Lawmaker says 3,700 arrested in Iran protests
DUBAI, United Arab Emirates — Iranian security forces arrested some 3,700 people during widespread protests and unrest over the past two weeks, a lawmaker said Tuesday, offering a far higher number than authorities previously released.
The demonstrations, which began Dec. 28 over economic grievances, quickly spread across the country to become the largest seen in Iran since the disputed 2009 presidential election.
Some protesters called for the overthrow of the government, and at least 21 people were killed in clashes.
Human rights activists outside of Iran told The Associated Press they weren’t surprised by the figure as authorities also allegedly carried out so-called “preventative arrests” of students not involved in the protests.
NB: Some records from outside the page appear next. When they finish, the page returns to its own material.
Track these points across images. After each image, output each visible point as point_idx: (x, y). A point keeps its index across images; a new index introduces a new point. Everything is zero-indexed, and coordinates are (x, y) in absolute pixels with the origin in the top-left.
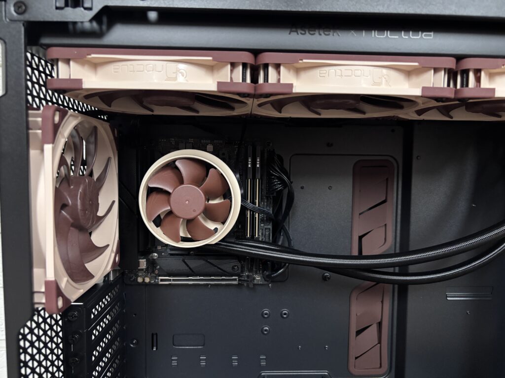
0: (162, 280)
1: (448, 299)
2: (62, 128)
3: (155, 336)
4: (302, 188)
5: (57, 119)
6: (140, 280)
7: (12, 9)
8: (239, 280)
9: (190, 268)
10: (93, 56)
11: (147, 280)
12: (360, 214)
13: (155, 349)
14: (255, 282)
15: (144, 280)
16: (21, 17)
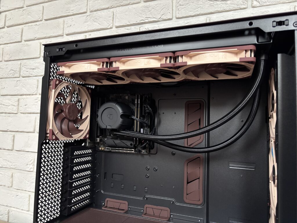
0: (107, 149)
1: (230, 167)
2: (60, 86)
3: (106, 174)
4: (163, 113)
5: (57, 83)
6: (100, 149)
7: (48, 53)
8: (135, 151)
9: (116, 144)
10: (67, 64)
11: (103, 149)
12: (188, 125)
13: (105, 179)
14: (142, 153)
15: (102, 149)
16: (49, 55)
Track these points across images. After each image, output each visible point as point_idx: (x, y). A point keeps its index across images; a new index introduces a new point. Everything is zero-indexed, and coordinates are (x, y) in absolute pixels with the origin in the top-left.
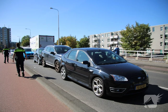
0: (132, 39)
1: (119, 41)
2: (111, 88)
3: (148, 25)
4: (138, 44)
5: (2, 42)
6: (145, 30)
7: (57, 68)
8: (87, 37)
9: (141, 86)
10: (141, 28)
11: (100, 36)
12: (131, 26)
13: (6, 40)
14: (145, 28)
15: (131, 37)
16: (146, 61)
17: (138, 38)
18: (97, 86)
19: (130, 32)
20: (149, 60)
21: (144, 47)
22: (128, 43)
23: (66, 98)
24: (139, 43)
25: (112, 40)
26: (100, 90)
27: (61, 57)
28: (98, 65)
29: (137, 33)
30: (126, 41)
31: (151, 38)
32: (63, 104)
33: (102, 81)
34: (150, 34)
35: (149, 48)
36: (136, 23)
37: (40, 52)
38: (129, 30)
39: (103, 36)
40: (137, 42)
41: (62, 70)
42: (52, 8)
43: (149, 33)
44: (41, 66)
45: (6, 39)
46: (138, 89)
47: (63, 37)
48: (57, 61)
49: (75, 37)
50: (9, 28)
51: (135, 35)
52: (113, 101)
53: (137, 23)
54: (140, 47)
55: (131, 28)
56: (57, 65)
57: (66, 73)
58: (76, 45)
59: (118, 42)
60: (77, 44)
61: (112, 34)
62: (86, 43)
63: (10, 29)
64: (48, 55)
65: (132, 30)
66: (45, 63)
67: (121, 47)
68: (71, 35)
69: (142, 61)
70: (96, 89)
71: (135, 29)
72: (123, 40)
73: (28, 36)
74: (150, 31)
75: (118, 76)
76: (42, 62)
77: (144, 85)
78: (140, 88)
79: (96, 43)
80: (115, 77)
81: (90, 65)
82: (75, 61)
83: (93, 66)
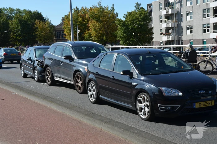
2: (160, 106)
7: (80, 85)
9: (205, 104)
11: (180, 2)
18: (142, 105)
23: (100, 120)
26: (147, 110)
28: (143, 75)
32: (96, 127)
33: (148, 98)
37: (37, 55)
41: (90, 88)
44: (42, 84)
46: (199, 107)
47: (80, 9)
48: (79, 73)
49: (113, 9)
56: (78, 79)
57: (97, 91)
58: (116, 30)
60: (119, 27)
66: (52, 78)
68: (100, 4)
70: (141, 109)
75: (170, 90)
76: (44, 76)
77: (210, 101)
78: (202, 106)
79: (170, 24)
80: (165, 91)
81: (133, 76)
82: (111, 71)
83: (137, 78)
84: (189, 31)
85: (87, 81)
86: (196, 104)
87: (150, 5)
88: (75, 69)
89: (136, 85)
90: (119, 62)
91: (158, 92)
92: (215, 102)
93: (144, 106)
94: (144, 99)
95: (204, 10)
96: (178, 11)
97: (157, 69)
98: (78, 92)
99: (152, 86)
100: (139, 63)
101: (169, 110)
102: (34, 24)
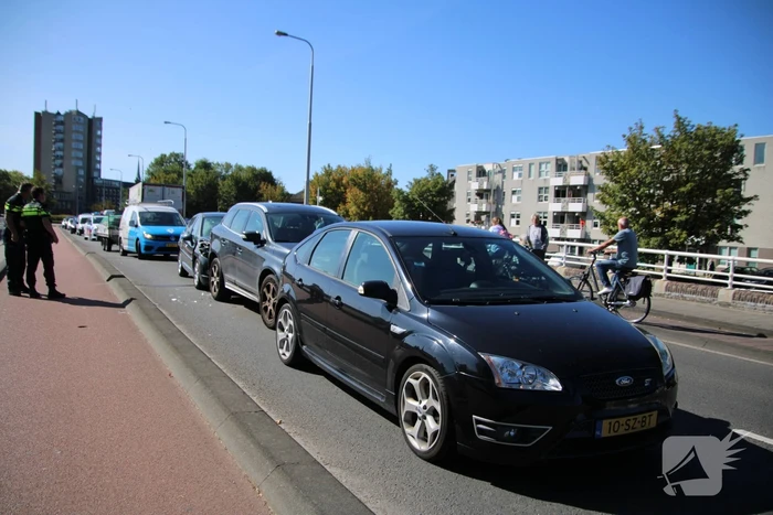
0: (652, 196)
1: (593, 201)
2: (478, 422)
3: (733, 132)
4: (681, 218)
5: (62, 176)
6: (718, 155)
7: (270, 307)
8: (445, 175)
9: (631, 423)
10: (700, 144)
11: (502, 172)
12: (649, 132)
13: (78, 168)
14: (720, 142)
15: (650, 183)
16: (703, 302)
17: (682, 189)
19: (643, 158)
20: (720, 299)
21: (707, 236)
22: (632, 213)
23: (266, 450)
24: (687, 213)
25: (560, 193)
26: (431, 425)
27: (284, 256)
28: (430, 302)
29: (677, 165)
30: (624, 204)
31: (746, 194)
32: (246, 476)
33: (440, 385)
34: (742, 176)
35: (730, 239)
36: (675, 120)
37: (204, 230)
38: (639, 150)
39: (516, 174)
40: (676, 208)
41: (281, 320)
42: (285, 35)
43: (736, 168)
44: (203, 293)
45: (80, 164)
46: (613, 434)
47: (334, 167)
48: (270, 276)
50: (94, 117)
51: (668, 174)
52: (488, 484)
53: (679, 119)
54: (689, 235)
55: (649, 140)
56: (269, 292)
57: (296, 332)
58: (392, 206)
59: (586, 202)
61: (561, 166)
62: (437, 199)
63: (100, 119)
64: (235, 245)
65: (653, 149)
66: (221, 283)
67: (598, 228)
69: (684, 299)
70: (412, 418)
71: (670, 147)
72: (610, 195)
73: (177, 155)
74: (740, 161)
75: (518, 365)
77: (647, 415)
78: (622, 431)
79: (484, 205)
80: (502, 369)
81: (396, 302)
82: (334, 281)
83: (407, 309)
84: (514, 221)
86: (605, 423)
87: (452, 172)
88: (265, 265)
89: (403, 335)
90: (364, 256)
92: (659, 415)
93: (424, 407)
94: (425, 384)
95: (540, 189)
96: (498, 187)
97: (473, 286)
98: (266, 324)
99: (452, 341)
100: (423, 264)
101: (510, 439)
102: (258, 188)
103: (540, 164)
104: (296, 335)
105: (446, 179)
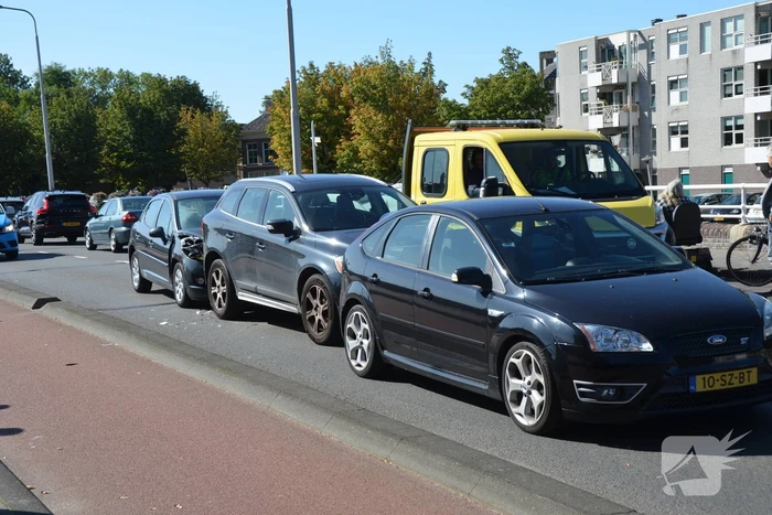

Some 4,000 arrests followed the 2009 protests.
Activists also said they had concerns about Iran’s prisons and jails being overcrowded and dangerous, pointing to allegations of torture, abuse and deaths that followed the mass arrests of 2009.
The New York-based Center for Human Rights in Iran said at least three detainees arrested in the recent protests have died in custody.
Mahmoud Sadeghi, a reformist lawmaker from Tehran, offered the new figures for those arrested in a report carried Tuesday by parliament’s official news website.
Authorities previously spoke of hundreds of arrests in Tehran, while other provinces offered only piecemeal figures, if any at all.
Sadeghi did not elaborate, nor did he say how he came up with the figure.
While reformists largely stayed away from the recent protests, releasing such figures puts pressure on their hard-line opponents who exercise control over Iran’s judiciary and security services.